Art.8. Sierteelt- en boomkwekerijgewassen die als besmet zijn aangemerkt zijn onderworpen aan de in artikel 4, § 3, 1° en 2°, vermelde maatregelen.
Art.9. § 1. Een professionele operator kan ten minste zes jaar na de bevestiging van de aanwezigheid van het gespecifieerde plaagorganisme de herbemonstering door het Agentschap van een overeenkomstig artikel 6, § 1, als besmet aangemerkte productielocatie aanvragen om deze aan de in bijlage III, punt 1 van Uitvoeringsverordening (EU) 2022/1192 bedoelde tests te laten onderwerpen. Deze periode mag tot minimaal drie jaar beperkt worden mits doeltreffende en door het Agentschap goedgekeurde controlemaatregelen zijn getroffen op die productielocatie.
§ 2. Als de in paragraaf 1 bedoelde herbemonstering en tests niet tot de bevestiging van de aanwezigheid van het gespecifieerde plaagorganisme leiden, werkt het Agentschap de in artikel 6, § 3, bedoelde gegevens bij en trekt onmiddellijk alle beperkingen in die op de desbetreffende productielocatie van toepassing zijn.
HOOFDSTUK III. - Overgangsbepalingen
Art.10. § 1. De velden met sierteelt- en boomkwekerijgewassen waarop in toepassing van het koninklijk besluit van 22 juni 2010 de gespecifieerde plaagorganismen werden aangetroffen, blijven onderworpen aan de in artikel 7 bedoelde maatregelen.
§ 2. De velden met andere dan de in paragraaf 1 bedoelde planten waarop in toepassing van het koninklijk besluit van 22 juni 2010 de gespecifieerde plaagorganismen werden aangetroffen, blijven onderworpen aan de maatregelen vastgesteld bij artikel 8 van Uitvoeringsverordening (EU) 2022/1192.
HOOFDSTUK IV. - Wijzigingsbepalingen
Art.11. In artikel 15 van het koninklijk besluit van 22 februari 2021, worden de volgende wijzigingen aangebracht:
1° § 1 wordt vervangen als volgt:
" § 1. Het model van fytosanitair uitvoercertificaat zoals afgeleverd op papier bevindt zich in bijlage I. Elektronische fytosanitaire uitvoercertificaten worden afgegeven door, of elektronisch uitgewisseld door middel van, het IMSOC als bedoeld in artikel 131, lid 1, van de verordening officiële controles";
2° § 2 wordt vervangen als volgt:
" § 2. Het model van fytosanitair wederuitvoercertificaat zoals afgeleverd op papier bevindt zich in bijlage II. Elektronische fytosanitaire wederuitvoercertificaten worden afgegeven door, of elektronisch uitgewisseld door middel van, het IMSOC als bedoeld in artikel 131, lid 1, van de verordening officiële controles".

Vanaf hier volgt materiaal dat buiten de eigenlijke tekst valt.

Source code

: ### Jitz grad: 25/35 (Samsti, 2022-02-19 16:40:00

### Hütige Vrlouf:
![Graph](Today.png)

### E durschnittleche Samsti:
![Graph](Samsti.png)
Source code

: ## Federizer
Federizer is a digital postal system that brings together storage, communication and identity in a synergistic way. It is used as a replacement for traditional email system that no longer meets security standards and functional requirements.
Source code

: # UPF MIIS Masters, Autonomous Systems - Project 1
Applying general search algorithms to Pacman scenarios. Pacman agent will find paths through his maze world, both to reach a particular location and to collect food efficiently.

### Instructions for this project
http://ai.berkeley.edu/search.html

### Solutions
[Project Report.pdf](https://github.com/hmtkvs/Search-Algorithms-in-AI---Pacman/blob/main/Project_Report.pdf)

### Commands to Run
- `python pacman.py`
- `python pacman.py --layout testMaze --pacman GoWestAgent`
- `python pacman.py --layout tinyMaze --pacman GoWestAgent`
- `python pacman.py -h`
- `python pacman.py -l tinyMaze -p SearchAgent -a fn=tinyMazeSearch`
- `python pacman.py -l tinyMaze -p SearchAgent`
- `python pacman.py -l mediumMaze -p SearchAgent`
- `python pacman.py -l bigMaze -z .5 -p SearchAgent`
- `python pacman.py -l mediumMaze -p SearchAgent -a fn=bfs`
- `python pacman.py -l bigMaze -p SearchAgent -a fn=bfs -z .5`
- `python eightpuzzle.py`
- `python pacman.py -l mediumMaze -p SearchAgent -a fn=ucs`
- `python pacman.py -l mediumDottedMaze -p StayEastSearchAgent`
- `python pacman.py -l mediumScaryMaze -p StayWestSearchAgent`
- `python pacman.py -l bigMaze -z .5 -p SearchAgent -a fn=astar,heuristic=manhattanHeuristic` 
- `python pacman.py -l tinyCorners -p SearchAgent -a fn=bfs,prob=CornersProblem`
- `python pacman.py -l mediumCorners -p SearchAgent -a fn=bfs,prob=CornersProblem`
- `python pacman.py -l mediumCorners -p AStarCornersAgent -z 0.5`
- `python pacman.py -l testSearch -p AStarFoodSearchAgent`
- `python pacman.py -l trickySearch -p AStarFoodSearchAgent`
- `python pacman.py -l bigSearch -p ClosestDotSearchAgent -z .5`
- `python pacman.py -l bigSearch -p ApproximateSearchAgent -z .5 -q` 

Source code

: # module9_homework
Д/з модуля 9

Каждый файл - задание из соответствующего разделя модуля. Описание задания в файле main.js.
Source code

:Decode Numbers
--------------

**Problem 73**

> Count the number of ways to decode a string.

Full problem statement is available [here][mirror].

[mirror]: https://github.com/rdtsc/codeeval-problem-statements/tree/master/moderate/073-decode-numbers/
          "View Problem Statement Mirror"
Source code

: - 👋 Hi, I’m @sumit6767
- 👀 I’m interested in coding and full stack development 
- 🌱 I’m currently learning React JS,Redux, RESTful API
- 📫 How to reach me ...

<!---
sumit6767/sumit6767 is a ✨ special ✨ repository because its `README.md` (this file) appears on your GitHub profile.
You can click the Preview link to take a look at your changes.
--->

HOOFDSTUK V. - Opheffings- en slotbepalingen
Art.12. Opgeheven worden:
1° het koninklijk besluit van 22 juni 2010 betreffende de bestrijding van het aardappelcysteaaltje en tot wijziging van het koninklijk besluit van 19 november 1987 betreffende de bestrijding van voor planten en voor plantaardige producten schadelijke organismen, gewijzigd bij de koninklijke besluiten van 1 april 2016, 12 juli 2019 en 22 februari 2021;
2° het koninklijk besluit van 10 december 2012 betreffende de bestrijding van aardappelringrot (Clavibacter michiganensis (Smith) Davis et al. spp. sepedonicus (Spieckerman et Kotthoff) Davis et al.);
3° het koninklijk besluit van 26 januari 2014 betreffende de bestrijding van bruinrot in aardappelen (Ralstonia solanacearum (Smith) Yabuuchi et al.), gewijzigd bij koninklijk besluit van 8 november 2020;
4° het ministerieel besluit van 23 juli 2014 tot vaststelling van gebieden bedoeld in artikel 5, § 2 van het koninklijk besluit van 26 januari 2014 betreffende de bestrijding van bruinrot in aardappelen (Ralstonia solanacearum (Smith) Yabuuchi et al.), gewijzigd bij ministerieel besluit van 27 januari 2020.
Art. 13. De minister bevoegd voor de veiligheid van de voedselketen is belast met de uitvoering van dit besluit.